Saved entries:
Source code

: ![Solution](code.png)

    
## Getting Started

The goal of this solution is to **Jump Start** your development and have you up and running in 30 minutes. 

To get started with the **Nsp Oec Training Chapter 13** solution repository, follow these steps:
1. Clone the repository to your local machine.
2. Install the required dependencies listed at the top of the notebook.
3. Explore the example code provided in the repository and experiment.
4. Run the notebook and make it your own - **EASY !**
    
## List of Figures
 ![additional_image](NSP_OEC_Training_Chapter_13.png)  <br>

TASK BRIEF: Write out, exactly as they appear, the lines from the one containing "## List of Figures" through the last line of the records above, both included, and nothing more.

ANSWER:
## List of Figures
 ![additional_image](NSP_OEC_Training_Chapter_13.png)  <br>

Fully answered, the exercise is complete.